GIVEN ENTRIES →
┏━━
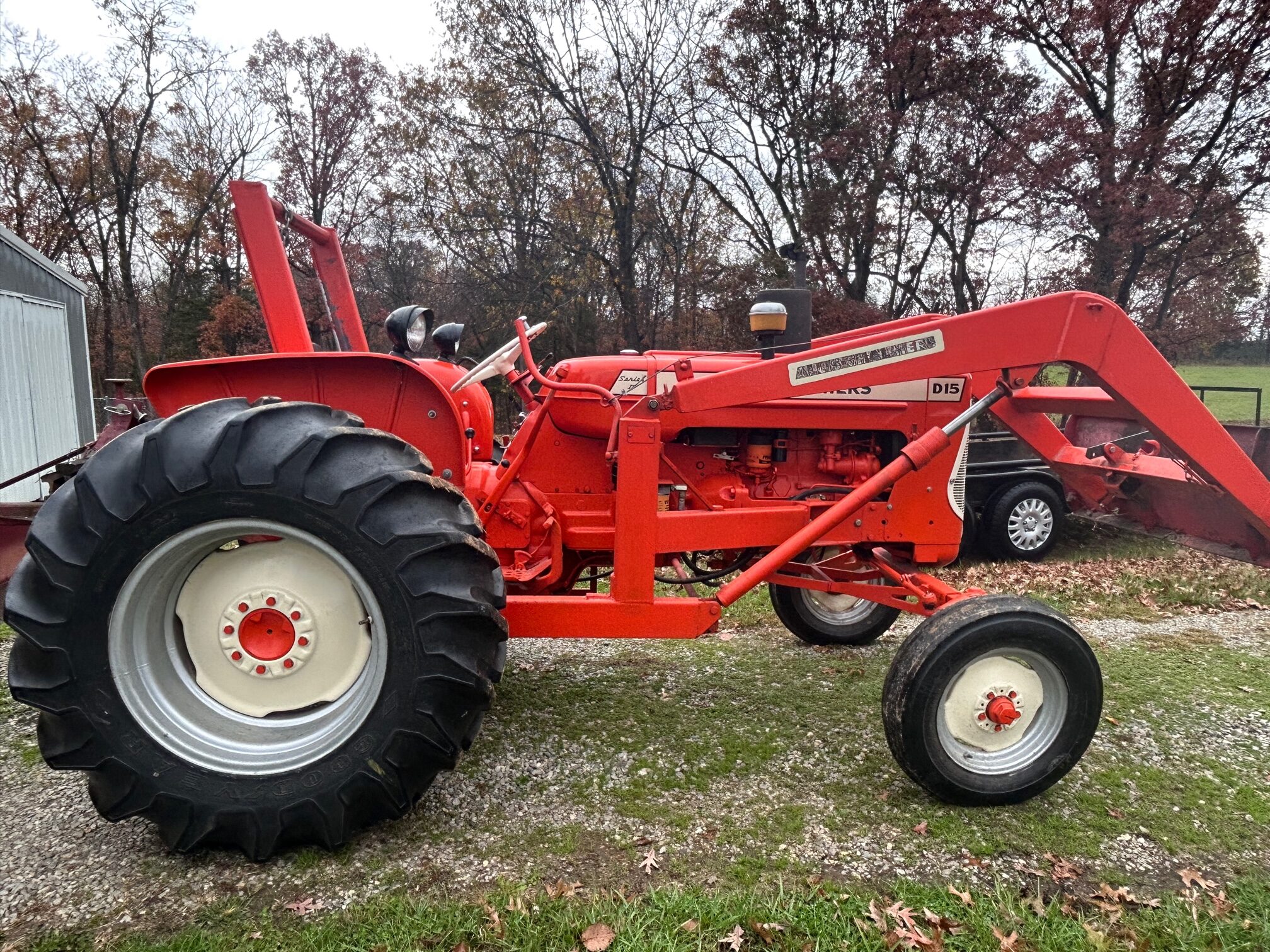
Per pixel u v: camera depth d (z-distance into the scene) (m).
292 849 2.08
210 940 1.75
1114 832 2.23
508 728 2.84
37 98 19.58
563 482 2.94
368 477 1.92
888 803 2.36
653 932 1.78
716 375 2.39
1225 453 2.54
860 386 2.43
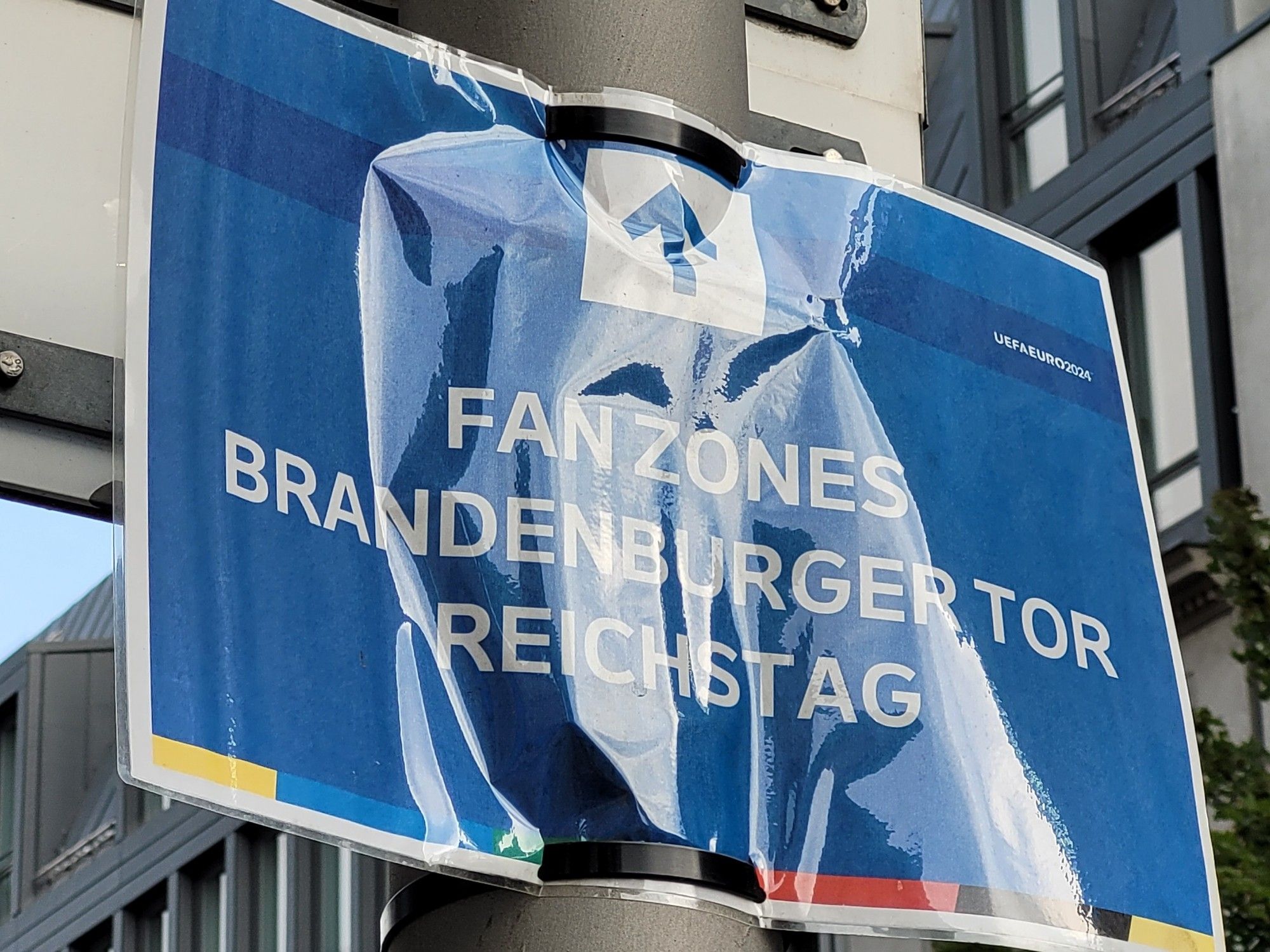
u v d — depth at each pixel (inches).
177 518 99.7
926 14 995.3
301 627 101.6
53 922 903.1
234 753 96.8
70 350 121.3
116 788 901.2
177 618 97.7
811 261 128.1
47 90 125.9
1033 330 137.9
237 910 808.9
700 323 120.9
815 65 161.2
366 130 115.0
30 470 119.4
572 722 107.1
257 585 101.0
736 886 108.1
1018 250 139.8
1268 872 441.4
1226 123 807.1
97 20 128.7
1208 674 733.3
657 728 109.3
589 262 118.1
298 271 109.4
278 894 803.4
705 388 119.8
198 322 104.6
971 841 117.7
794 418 122.7
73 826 906.1
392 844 100.3
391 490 108.4
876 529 122.5
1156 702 131.2
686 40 126.6
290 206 110.4
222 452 102.5
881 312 129.8
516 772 105.7
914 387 129.3
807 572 118.8
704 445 118.2
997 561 127.7
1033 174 903.1
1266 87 793.6
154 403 101.3
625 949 103.4
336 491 106.0
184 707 96.3
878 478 124.0
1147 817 126.6
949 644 122.3
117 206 125.3
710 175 125.0
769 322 124.0
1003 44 930.1
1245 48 808.3
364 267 112.3
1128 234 849.5
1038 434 134.2
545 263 117.3
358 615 103.9
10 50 125.6
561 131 121.0
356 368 109.6
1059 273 141.6
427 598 107.0
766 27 159.6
┗━━
WHAT TO WORK ON → Extract each line holding the word "pixel" from the records.

WRITTEN REPLY →
Per pixel u v: camera depth d (z-distance into the scene) (m).
u v d — depth at each pixel (inches).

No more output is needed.